▶ **Tâches à réaliser**:
A) Répondez à ces questions sur le texte d'étude :
(i) Entre quelles années la série de photos a-t-elle été réalisée ?
(ii) Combien d'habitants vivent à Lviv ?
(iii) En quelle année et dans quelle ville Robert Frank a-t-il pris l'image évoquée ?
B) Recopiez fidèlement le passage du texte d'étude situé entre « On pense à la » et « un territoire étranger. », ces deux bornes incluses.

▶ **Texte d'étude**:
Exposée pour la première fois en France, cette série de photos réalisée entre 2012 et 2014 par Dolph Kessler, photographe documentaire hollandais, nous raconte Lviv, une villle au nom difficilement prononçable, située tout à l’ouest de l’Ukraine, presque à la frontière polonaise. Portés par une histoire chaotique, 700 000 habitants y vivent dans un décor riche et élégant qui rappelle celui de Paris et de Vienne mais avec un passé aussi dramatique que celui de Berlin. La richesse de son histoire politique et culturelle fait d’elle une ville particulière où la population reprend ses droits après tous les bouleversements de l’après-guerre.
Fasciné par les vieux trams de l’ère soviétique, voués à être remplacés entre autres par les nouveaux petits bus jaunes – les marshrutka –, Dolph Kessler est allé à la rencontre de leurs passagers.
On pense à la célébrissime image que Robert Frank prit en 1955 à la Nouvelle-Orléans et qui figure en couverture de la réédition des Américains : les passagers d’un tramway, dont les silhouettes se détachent dans l’obscurité, fixent le photographe. Le véhicule est à l’arrêt et le double cadrage – celui de la photo et celui des montants des fenêtres du véhicule – transforme ces individus en protagonistes d’une histoire singulière, d’une mini-société régie par ses propres lois. Comme l’affiche d’un film ou le bréviaire d’introduction à un territoire étranger.

▶ **Données fournies**:
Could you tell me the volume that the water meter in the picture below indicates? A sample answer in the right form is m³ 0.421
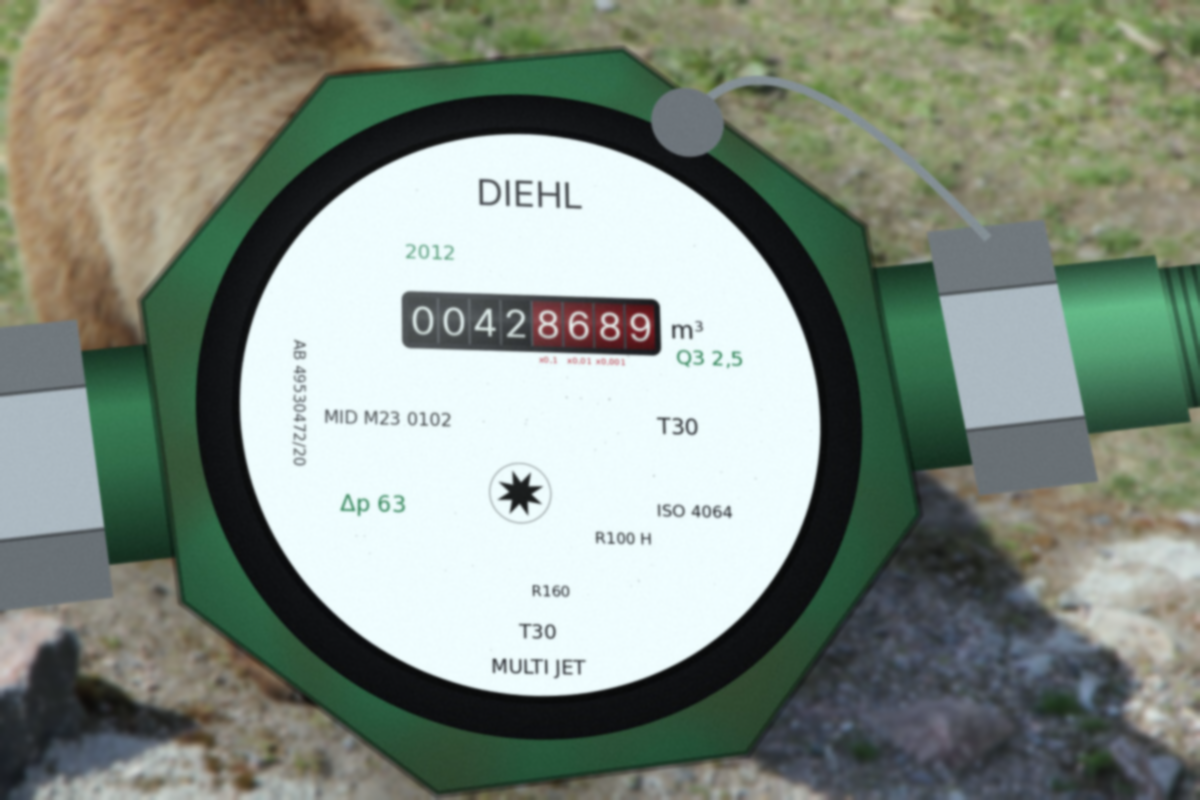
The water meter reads m³ 42.8689
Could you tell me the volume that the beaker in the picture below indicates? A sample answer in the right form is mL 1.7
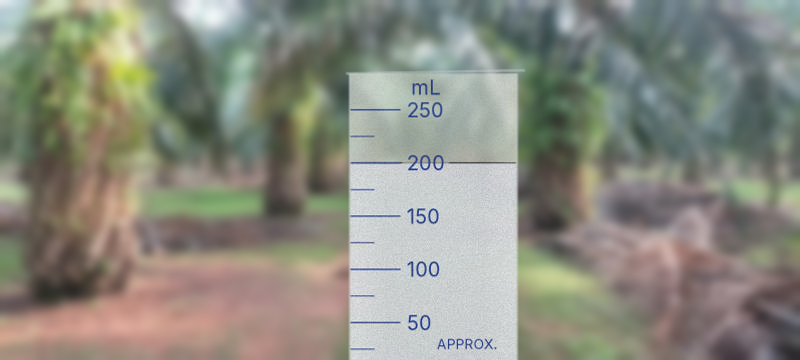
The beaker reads mL 200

▶ **Corrigé par tâche**:
A)
(i) Entre 2012 et 2014.
(ii) 700 000 habitants.
(iii) En 1955, à la Nouvelle-Orléans.

B)
On pense à la célébrissime image que Robert Frank prit en 1955 à la Nouvelle-Orléans et qui figure en couverture de la réédition des Américains : les passagers d’un tramway, dont les silhouettes se détachent dans l’obscurité, fixent le photographe. Le véhicule est à l’arrêt et le double cadrage – celui de la photo et celui des montants des fenêtres du véhicule – transforme ces individus en protagonistes d’une histoire singulière, d’une mini-société régie par ses propres lois. Comme l’affiche d’un film ou le bréviaire d’introduction à un territoire étranger.